What you will do —
a – Answer these questions from the SUSECON 2019 text, marking each answer (i), (ii), (iii) on its own line:
(i) Which hashtag does the text suggest following to see what is happening at the event?
(ii) How many staff does SUSE say are actively working in research and development?
(iii) Who is quoted describing what SUSECON 2019 was designed to showcase, and what is his title?
b – Please continue the SUSECON 2019 text, starting right after its final sentence.

Selected text —
======

So why pick this event?
The chameleons over at SUSE tell us that the 2019 event offers attendees the chance to learn the latest developments in enterprise-class Linux, OpenStack, Ceph storage, Kubernetes, Cloud Foundry and other open source projects from technical experts, ecosystem partners and peers.
In terms of what’s happening at the event, following the #SUSECON hashtag linked here is probably a good start.
An open, open source culture
SUSE likes to champion open source as a ‘complete culture’ and insists upon lack of vendor lock-in — and, as such, the company insists that it currently has 100+ open source projects and has 650 staff actively working in research and development.
This is a show with a LOT of certification and training… with SUSE Certified Administrator (SCA) Exams and SUSE Certified Engineer (SCE) Exams billed at the top of the list.
“At its heart, SUSECON 2019 has been designed to showcase SUSE’s commitment to open source and its enabling technologies, providing access to the people that make it all happen. It will bring together technical experts from our ecosystem of customers and partners, along with those responsible for developing innovative solutions for digital transformation,” said Matt Eckersall, regional director, EMEA West, SUSE.

======

Provided data —
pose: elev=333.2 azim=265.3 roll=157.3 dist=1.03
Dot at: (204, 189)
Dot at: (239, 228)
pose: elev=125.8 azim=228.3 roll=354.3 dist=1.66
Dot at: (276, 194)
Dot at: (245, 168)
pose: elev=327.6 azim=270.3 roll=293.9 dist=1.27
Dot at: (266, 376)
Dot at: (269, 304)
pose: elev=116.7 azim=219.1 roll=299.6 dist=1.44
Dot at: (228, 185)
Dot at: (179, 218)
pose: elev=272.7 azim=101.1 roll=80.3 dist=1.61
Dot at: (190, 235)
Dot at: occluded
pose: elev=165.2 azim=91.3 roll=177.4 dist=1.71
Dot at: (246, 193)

======

Per-task answers —
a –
(i) #SUSECON
(ii) 650
(iii) Matt Eckersall, regional director, EMEA West, SUSE

b –
Eckersall suggests that as all companies navigate the process of IT transformation, they are competing to increase agility, manage complexity and reduce cost… so what does he think SUSE and its partner network can do to help organisations steer through these increasingly complex interconnected waters?
“To keep up with the pace of today’s business environment, organisations are increasingly relying on new technologies such as artificial intelligence, containers, the Internet of Things and software-defined storage without vendor lock in. Alongside its partners, SUSE is working closely with open source project communities including Kubernetes, OpenStack, Ceph, openATTIC and Cloud Foundry to deliver innovative enterprise solutions and provide companies with all-important freedom of choice. The SUSECON 2019 event will act as an invaluable networking opportunity for our customers and partners, allowing them to expand their knowledge around the latest advances in Linux, open source software-defined infrastructure and application delivery. Through the sessions and keynotes, attendees will gain new insight into the technologies they need to successfully implement digital transformation – directly from those shaping the future of open source,” said Eckersall.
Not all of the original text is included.